After a 10-day “battle” in a Bucharest hospital, Mircea Lucescu, one of the top coaches of his generation, has breathed his last breath. At the age of 80, the Romanian father of PAOK coach Razvan Lucescu had been hospitalised since Sunday 29/3 after suffering a heart attack during a training session with the Romanian national team. He had been hospitalised three more times since the start of the year in January and February.
Born on July 29, 1945 in Bucharest, he had a great career as a footballer for Dinamo with 250 appearances and 57 goals from 1963 to 1977. He was an international with 64 games and 9 goals.

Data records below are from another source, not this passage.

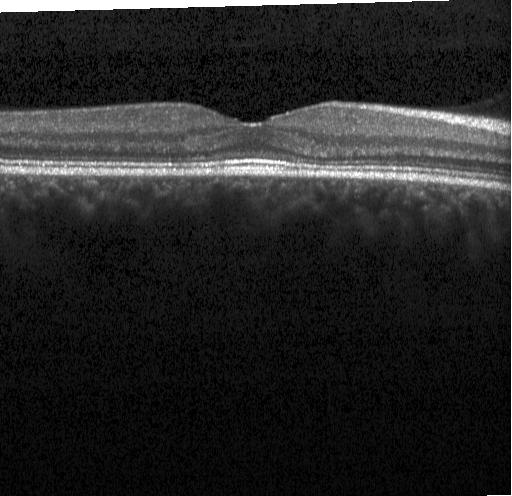
No CNV, DME, or drusen.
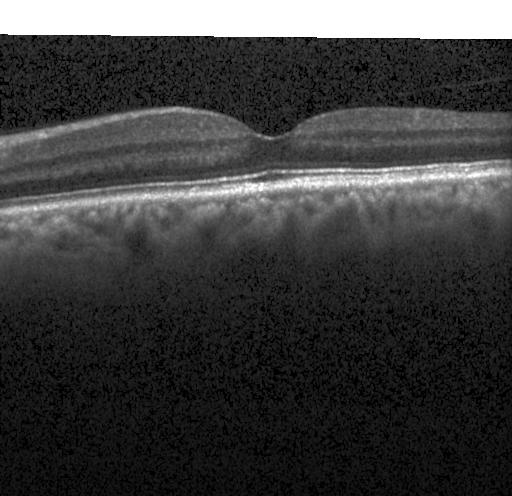 Assessment: no choroidal neovascularization, diabetic macular edema, or drusen.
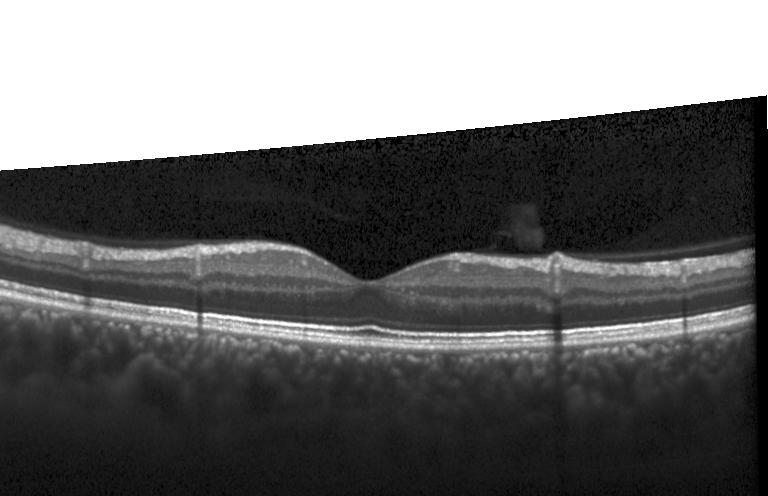

Horizontal scan through the fovea · OCT line scan · instrument: Heidelberg Spectralis · SD-OCT — Diagnosis: neither choroidal neovascularization, diabetic macular edema, nor drusen.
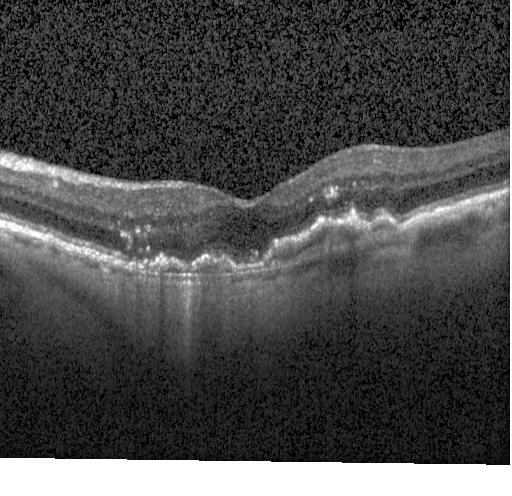
Instrument: Heidelberg Spectralis, optical coherence tomography scan — OCT finding: choroidal neovascularization (CNV).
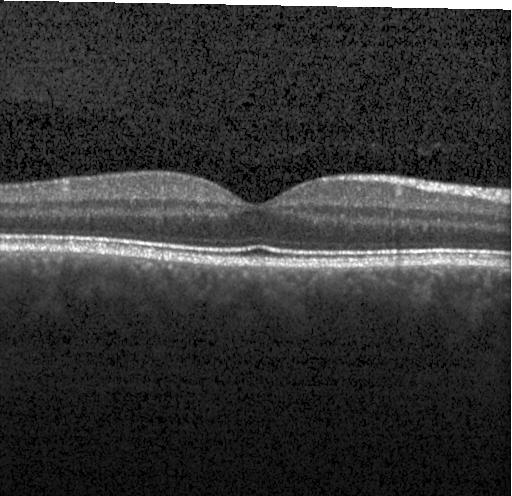

Heidelberg Spectralis OCT system, optical coherence tomography scan, fovea-centered, spectral-domain optical coherence tomography.
Finding: no evidence of choroidal neovascularization, diabetic macular edema, or drusen.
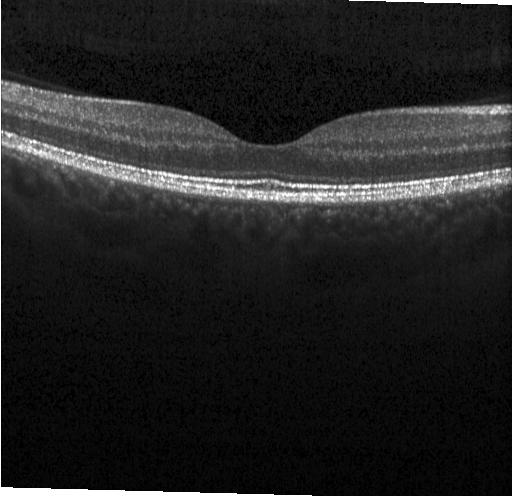
This B-scan demonstrates no choroidal neovascularization, no diabetic macular edema, and no drusen.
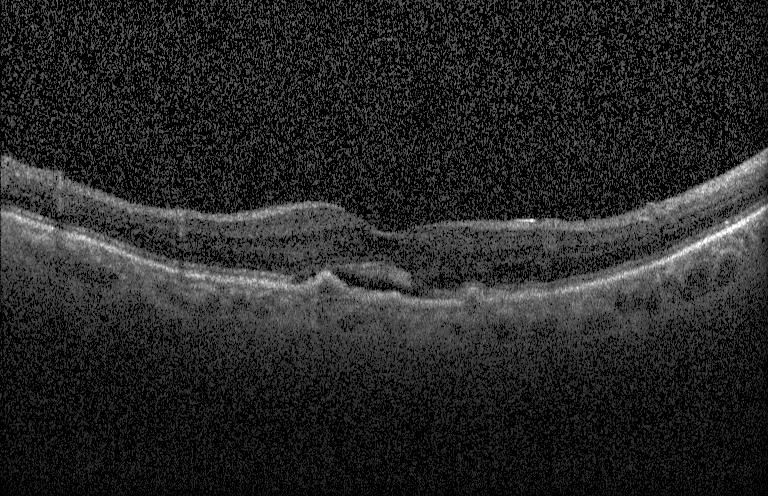
Retinal OCT cross-section — The scan shows CNV.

However, his coaching career far outstripped his playing career. He started (1981) and finished (just tonight) his career on the bench for the Romanian national team, and in between he spent time with 11 teams, almost all of them with success. He recorded the most and biggest as coach of Shakhtar Donestk (2004-2016) with one UEFA Cup (2009), 8 championships and 6 Ukrainian Cups. He also won a cup and championship in Ukraine with Dynamo Kyiv (2020-2023), while in Turkey he won a championship with Besiktas (2003) and a league (2002) and European Super Cup (2000) with Galatasaray. In his homeland, he won both titles with both Dynamo (1990 double) and Rapid Bucharest (1999 league, 1998 cup).

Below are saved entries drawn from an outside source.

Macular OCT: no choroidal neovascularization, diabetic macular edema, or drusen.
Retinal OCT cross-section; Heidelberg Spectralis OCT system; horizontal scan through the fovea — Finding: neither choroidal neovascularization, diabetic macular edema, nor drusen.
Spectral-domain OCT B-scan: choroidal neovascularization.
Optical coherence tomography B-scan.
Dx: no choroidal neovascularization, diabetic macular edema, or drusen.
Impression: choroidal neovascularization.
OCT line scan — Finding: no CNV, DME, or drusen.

With the Romanian national team he may not have achieved any major distinction, but it was he who led them to the EURO final for the first time (1984). But even more historic is the fact that he gave the first national team call-up to Georghe Haji at the age of 18 and handed him the captain’s armband at 20, having diagnosed him as coaching the greatest Romanian footballer of all time.
When you add in Brescia’s promotion to Serie A in the summer of ’92, the number of titles won by the legendary Lucescu exceeds 30, after 35 years on the bench and more than 60 years in the top flight of European football.